Or perhaps you will. People are so insensitive, these days. Once upon a time, all you had to do was finish a story with a revelation in the form of a single short declarative sentence paragraph in – and this was the powerful part – italics to shred the sanity away from anyone more psychologically vulnerable than a lamppost.
It was his own face.
Or . . .
There were still two glasses upon the mantelpiece.
Or . . .
The library book was terribly overdue.
Not so these days. Everyone is so desensitised that the potency of artfully deployed italics has long been lost. It was good enough for H. P. Lovecraft, but apparently it isn’t good enough for the modern world, filled as it is with obtuse bastards.
You know what? Forget the warning. Read the book. Go insane. See if I care.
If poets’ verses be but storiesSo be food and raiment stories;So is all the world a story;So is man of dust a story.
IN WHICH THE FEAR INSTITUTE VISITS AND CABAL IS CONFRONTED BY THE POLICE
It was not such a peculiar house in and of itself. A three-storey townhouse – four, if you counted the attic – Victorian in design, tall and thin and quite deep. To the fore, a short path ran from the door (to the left of the frontage) perhaps ten feet past what might have been intended as a rose garden in some long-past year. Now it was overgrown, but in a strangely artful way, as if chaotic minds had planned a new and not entirely wholesome horticulture for the little garden. Indeed they had, but we shall return to that aspect of the house shortly.
Although at one point it had clearly been a middle terrace house, its neighbours were no longer in evidence but for broken half-bricks protruding from the end gables. A single house, the lone survivor of a terrace, marked darkly with the smoke of nearby industrial chimneys, a short front garden and a somewhat longer back one, the former bounded by a low wall, the latter by a tall one. Not a common sight, but neither one to excite much comment in the normal run of things. If, that is, it were sited within an industrial town or city. It was not.

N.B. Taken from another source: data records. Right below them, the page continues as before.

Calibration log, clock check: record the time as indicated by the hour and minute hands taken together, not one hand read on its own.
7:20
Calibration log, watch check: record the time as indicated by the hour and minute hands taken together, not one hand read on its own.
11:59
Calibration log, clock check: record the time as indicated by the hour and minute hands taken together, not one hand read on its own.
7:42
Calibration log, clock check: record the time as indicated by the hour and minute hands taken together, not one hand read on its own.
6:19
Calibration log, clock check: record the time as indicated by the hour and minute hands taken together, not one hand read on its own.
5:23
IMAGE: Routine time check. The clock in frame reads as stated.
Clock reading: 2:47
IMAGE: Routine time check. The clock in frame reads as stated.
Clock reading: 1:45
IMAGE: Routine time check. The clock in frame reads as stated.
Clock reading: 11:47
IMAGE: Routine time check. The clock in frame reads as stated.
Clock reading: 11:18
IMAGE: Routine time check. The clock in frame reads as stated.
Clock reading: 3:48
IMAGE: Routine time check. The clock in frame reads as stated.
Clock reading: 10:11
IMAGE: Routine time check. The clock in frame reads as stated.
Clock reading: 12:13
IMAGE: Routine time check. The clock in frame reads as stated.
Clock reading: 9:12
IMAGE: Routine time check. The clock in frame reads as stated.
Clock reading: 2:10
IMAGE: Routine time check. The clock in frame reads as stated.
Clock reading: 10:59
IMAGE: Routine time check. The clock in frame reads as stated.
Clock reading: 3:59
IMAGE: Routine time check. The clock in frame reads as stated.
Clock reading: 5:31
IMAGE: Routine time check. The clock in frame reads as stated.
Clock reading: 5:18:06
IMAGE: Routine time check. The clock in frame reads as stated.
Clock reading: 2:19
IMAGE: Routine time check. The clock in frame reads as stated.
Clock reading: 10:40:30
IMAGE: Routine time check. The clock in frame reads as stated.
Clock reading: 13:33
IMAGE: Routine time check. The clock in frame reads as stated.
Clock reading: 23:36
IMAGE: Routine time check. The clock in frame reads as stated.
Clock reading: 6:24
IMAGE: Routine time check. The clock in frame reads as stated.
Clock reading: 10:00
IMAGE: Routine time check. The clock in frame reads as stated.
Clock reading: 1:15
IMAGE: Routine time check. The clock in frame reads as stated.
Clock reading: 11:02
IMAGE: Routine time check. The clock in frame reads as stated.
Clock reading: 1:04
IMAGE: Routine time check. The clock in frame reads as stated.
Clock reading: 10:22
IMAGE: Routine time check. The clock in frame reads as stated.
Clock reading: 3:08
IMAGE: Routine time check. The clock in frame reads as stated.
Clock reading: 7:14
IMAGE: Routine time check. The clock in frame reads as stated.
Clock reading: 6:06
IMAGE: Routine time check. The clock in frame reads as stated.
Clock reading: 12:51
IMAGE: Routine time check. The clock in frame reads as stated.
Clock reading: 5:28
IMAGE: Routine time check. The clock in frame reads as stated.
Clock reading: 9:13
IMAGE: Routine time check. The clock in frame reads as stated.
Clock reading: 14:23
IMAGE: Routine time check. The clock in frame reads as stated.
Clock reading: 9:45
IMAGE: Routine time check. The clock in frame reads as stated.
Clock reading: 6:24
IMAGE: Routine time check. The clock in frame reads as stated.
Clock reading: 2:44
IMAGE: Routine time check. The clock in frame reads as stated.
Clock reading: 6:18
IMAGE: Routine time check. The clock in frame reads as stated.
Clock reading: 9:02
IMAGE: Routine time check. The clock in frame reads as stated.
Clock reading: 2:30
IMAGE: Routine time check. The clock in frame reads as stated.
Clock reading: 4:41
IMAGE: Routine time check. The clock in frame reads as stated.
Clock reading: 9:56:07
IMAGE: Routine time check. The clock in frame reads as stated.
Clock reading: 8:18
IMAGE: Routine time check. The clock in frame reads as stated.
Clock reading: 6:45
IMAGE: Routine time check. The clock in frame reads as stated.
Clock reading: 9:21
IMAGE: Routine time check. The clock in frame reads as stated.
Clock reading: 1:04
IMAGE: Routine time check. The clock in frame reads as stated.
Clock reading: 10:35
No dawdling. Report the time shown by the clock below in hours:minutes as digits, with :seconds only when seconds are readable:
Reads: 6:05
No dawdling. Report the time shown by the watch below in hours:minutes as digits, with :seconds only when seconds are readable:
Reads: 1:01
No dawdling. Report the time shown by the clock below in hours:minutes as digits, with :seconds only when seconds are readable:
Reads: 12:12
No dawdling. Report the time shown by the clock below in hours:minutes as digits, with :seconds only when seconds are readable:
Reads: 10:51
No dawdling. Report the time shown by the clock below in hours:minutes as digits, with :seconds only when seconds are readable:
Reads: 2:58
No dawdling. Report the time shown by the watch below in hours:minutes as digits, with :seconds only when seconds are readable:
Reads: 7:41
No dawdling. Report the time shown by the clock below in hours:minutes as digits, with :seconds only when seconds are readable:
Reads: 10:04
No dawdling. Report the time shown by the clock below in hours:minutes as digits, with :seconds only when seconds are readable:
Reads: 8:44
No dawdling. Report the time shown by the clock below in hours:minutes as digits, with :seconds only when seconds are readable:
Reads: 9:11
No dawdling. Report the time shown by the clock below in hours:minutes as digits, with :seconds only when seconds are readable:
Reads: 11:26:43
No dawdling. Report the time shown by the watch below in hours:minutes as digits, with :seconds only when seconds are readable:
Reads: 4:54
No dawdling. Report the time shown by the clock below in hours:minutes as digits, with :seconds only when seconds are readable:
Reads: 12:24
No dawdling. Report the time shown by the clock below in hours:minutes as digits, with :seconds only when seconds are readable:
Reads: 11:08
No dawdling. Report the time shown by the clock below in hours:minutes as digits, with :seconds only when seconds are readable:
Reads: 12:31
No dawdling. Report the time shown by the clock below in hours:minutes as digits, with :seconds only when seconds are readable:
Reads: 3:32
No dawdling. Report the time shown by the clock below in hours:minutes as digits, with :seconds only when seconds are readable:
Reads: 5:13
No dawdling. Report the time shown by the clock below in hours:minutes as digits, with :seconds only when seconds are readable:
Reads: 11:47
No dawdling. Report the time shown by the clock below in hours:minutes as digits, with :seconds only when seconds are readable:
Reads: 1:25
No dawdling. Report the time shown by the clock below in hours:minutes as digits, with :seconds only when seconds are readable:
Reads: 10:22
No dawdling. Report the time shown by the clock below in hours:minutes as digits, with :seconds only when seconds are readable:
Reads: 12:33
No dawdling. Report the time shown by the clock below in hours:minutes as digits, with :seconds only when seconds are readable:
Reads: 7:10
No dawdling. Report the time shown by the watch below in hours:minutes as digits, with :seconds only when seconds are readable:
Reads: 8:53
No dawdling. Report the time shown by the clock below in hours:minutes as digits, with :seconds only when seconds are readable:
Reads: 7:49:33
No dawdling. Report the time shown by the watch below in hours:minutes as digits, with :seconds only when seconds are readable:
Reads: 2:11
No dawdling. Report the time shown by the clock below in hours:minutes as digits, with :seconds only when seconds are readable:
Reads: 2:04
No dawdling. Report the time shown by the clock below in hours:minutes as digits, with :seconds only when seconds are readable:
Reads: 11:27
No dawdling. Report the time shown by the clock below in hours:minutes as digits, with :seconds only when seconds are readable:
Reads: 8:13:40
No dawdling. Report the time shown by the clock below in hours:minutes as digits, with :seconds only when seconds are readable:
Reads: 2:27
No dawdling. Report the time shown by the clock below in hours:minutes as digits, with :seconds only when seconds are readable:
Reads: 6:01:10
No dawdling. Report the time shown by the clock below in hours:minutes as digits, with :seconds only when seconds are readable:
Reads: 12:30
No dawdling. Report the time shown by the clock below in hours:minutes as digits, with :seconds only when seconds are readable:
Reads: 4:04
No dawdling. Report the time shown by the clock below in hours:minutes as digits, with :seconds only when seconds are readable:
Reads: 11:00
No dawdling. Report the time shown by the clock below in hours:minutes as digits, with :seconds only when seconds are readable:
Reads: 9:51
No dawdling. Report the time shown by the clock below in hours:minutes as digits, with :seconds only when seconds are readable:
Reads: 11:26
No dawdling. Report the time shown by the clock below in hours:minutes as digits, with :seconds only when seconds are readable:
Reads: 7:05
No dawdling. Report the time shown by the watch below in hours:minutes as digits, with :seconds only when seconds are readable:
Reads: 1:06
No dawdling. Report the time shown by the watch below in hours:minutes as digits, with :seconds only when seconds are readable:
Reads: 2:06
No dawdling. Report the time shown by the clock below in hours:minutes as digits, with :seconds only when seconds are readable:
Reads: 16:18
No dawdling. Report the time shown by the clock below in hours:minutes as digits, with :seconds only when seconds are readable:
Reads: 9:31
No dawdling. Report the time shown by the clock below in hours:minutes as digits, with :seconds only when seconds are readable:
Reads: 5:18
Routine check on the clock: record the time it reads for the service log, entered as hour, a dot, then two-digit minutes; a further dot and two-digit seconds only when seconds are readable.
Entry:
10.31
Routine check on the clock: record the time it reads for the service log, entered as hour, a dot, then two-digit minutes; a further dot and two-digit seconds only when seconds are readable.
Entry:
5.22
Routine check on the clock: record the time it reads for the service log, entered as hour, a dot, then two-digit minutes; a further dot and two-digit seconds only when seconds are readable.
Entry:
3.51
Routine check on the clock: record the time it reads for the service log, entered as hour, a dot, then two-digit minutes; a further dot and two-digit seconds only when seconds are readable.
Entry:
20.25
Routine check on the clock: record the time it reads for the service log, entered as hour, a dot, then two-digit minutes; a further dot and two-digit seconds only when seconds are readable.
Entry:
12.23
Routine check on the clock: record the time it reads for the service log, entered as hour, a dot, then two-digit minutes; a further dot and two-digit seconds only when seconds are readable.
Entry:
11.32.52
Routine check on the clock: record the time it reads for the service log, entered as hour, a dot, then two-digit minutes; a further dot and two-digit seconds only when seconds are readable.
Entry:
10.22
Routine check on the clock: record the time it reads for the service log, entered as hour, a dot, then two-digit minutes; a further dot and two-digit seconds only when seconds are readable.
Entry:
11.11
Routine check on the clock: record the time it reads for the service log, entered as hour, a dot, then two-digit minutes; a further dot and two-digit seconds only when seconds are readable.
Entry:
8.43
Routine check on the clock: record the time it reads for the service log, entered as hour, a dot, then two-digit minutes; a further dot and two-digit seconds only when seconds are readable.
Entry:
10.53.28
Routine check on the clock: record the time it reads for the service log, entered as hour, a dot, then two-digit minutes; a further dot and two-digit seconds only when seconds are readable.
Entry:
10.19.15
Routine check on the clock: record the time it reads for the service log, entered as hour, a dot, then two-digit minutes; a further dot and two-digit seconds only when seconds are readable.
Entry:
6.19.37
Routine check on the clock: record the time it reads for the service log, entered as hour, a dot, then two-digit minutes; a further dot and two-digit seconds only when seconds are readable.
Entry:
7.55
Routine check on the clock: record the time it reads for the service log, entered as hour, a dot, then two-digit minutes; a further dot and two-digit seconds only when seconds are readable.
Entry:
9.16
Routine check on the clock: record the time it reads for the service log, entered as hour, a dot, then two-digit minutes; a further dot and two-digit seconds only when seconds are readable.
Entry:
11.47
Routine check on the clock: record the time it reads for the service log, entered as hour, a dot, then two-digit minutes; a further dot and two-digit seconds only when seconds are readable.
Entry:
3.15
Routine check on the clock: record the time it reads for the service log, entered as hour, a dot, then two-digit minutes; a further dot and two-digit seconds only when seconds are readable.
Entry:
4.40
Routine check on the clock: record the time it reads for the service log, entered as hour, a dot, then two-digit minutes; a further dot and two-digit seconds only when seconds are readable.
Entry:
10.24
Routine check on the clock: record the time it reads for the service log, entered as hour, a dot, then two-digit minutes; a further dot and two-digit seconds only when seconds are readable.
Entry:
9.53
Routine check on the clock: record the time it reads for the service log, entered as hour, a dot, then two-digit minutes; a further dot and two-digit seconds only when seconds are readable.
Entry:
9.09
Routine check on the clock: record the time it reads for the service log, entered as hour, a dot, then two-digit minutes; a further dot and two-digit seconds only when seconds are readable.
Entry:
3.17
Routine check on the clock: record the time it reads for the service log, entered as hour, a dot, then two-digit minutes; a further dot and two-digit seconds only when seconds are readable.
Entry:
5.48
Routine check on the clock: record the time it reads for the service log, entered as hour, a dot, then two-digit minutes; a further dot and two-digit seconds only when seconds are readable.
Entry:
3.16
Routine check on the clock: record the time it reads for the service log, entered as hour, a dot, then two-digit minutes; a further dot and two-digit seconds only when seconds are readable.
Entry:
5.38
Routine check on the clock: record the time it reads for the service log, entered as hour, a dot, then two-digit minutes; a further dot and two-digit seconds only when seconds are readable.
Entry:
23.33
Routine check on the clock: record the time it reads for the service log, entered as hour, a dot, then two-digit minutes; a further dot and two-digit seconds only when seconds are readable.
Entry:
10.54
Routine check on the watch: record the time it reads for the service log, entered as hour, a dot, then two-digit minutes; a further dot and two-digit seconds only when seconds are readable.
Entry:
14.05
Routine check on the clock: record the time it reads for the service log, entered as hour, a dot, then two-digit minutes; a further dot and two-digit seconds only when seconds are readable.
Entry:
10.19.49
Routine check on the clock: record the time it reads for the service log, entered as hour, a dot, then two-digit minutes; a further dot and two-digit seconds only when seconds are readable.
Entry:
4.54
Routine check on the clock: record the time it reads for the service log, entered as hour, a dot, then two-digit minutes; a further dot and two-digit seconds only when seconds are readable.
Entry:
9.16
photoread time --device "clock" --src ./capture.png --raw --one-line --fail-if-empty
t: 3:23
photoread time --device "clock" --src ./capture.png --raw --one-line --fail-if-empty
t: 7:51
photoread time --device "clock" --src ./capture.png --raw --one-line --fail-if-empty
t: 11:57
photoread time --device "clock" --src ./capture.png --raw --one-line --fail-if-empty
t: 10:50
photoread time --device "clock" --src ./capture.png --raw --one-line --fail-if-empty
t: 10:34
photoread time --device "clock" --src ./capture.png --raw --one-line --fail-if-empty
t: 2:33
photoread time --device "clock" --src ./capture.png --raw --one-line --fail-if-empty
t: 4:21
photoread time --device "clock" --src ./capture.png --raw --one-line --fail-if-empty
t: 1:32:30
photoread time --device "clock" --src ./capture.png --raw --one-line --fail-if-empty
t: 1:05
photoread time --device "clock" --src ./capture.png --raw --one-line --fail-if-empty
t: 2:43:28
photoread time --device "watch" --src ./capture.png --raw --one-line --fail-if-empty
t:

The house rose solitary and arrogant on a green hillside some few miles from the next dwelling. The nearest factory chimney capable of layering the soot on the house was further still. If one were to see the house in its rural location, apparently scooped up by some Goliath and deposited far from its proper place, one might feel inclined to investigate, to climb the pebble and earth trail that leads to the garden gate, to walk up the flagstoned path beyond it, and to knock upon the door. After all, somebody must live there. The building is well maintained and smoke curls from its chimney.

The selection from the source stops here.